**Provided material**
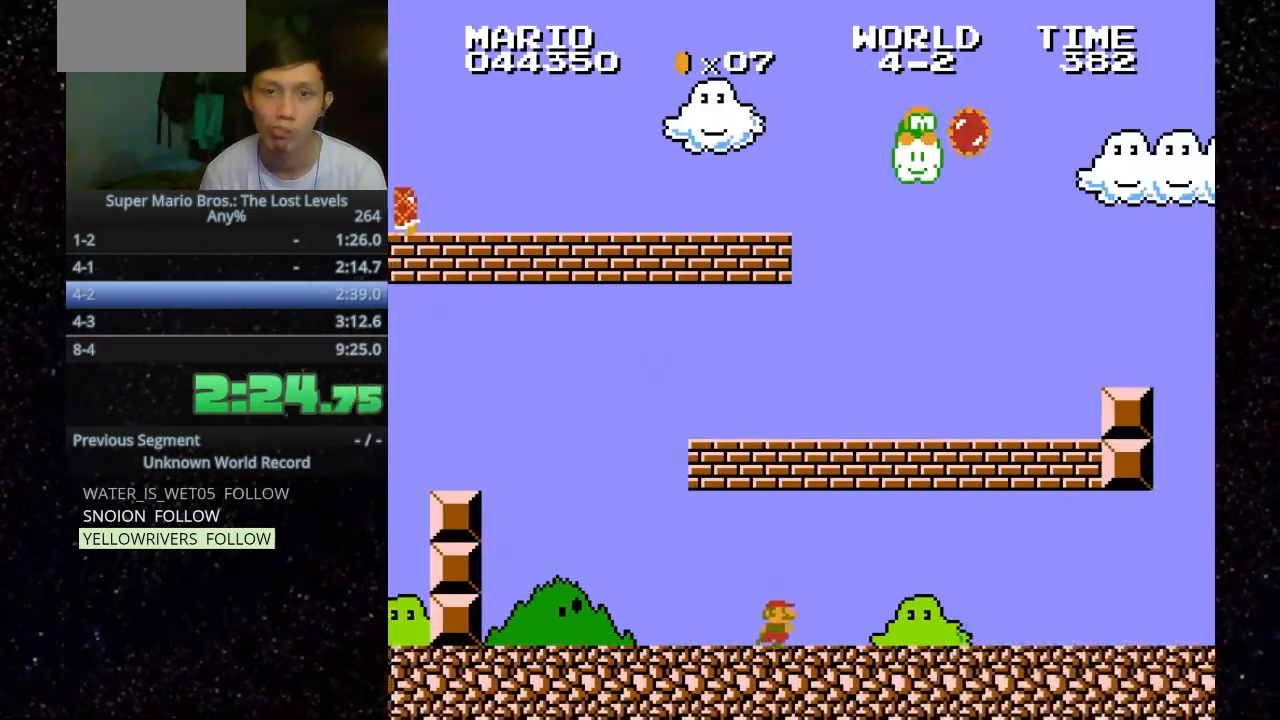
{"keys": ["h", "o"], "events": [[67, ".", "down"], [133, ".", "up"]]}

...

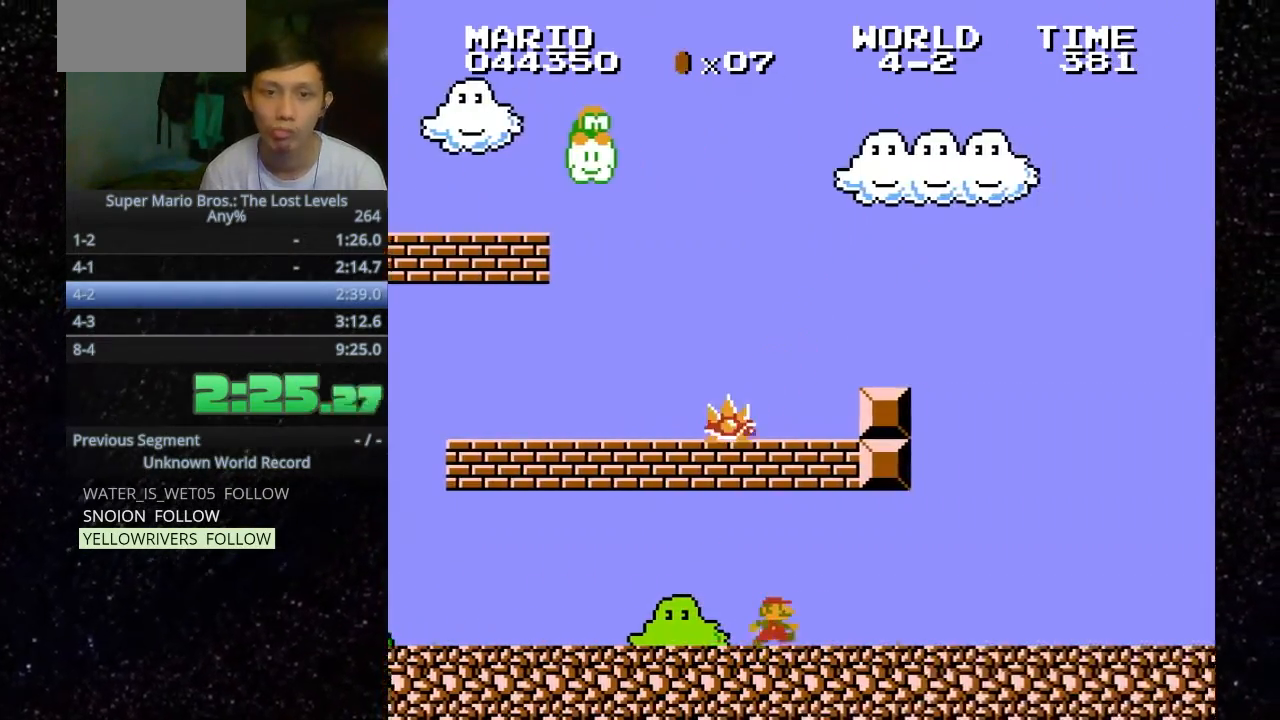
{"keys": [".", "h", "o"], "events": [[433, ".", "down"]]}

==

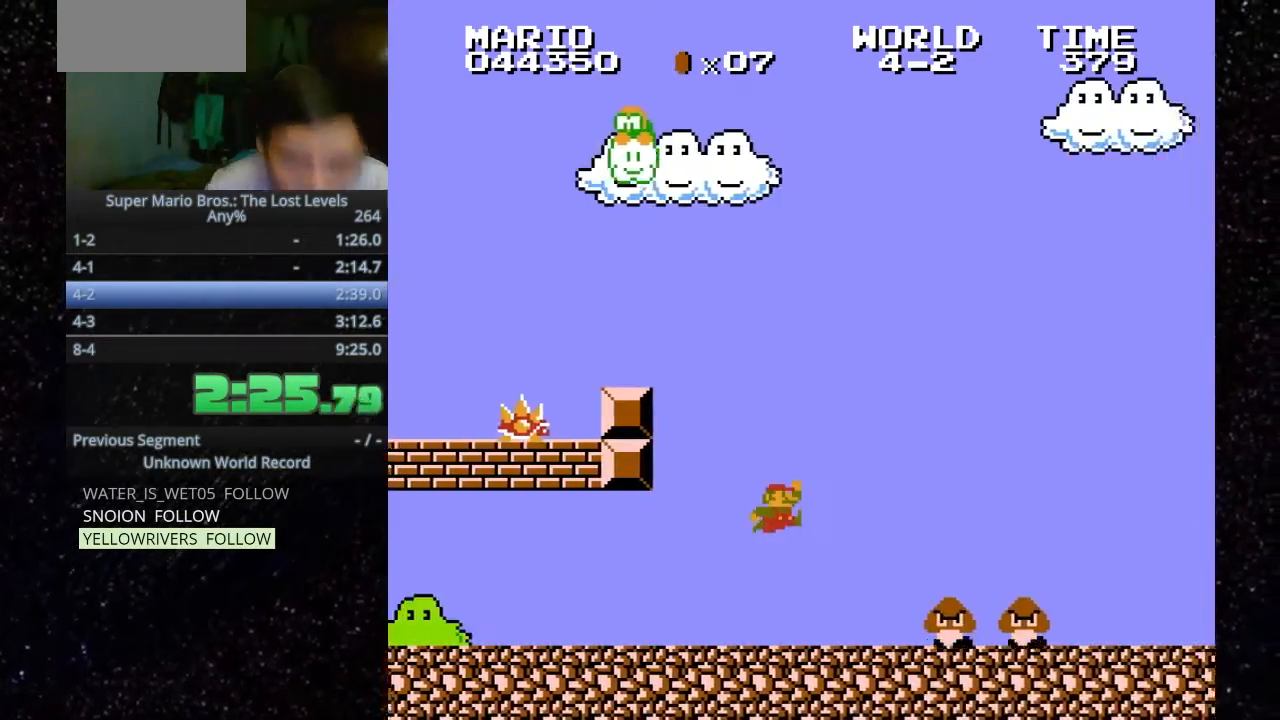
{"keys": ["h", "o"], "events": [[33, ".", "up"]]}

**Action item**
Copy each line of the listing above that includes the word "down".

**Problem solution**
{"keys": ["h", "o"], "events": [[67, ".", "down"], [133, ".", "up"]]}
{"keys": [".", "h", "o"], "events": [[433, ".", "down"]]}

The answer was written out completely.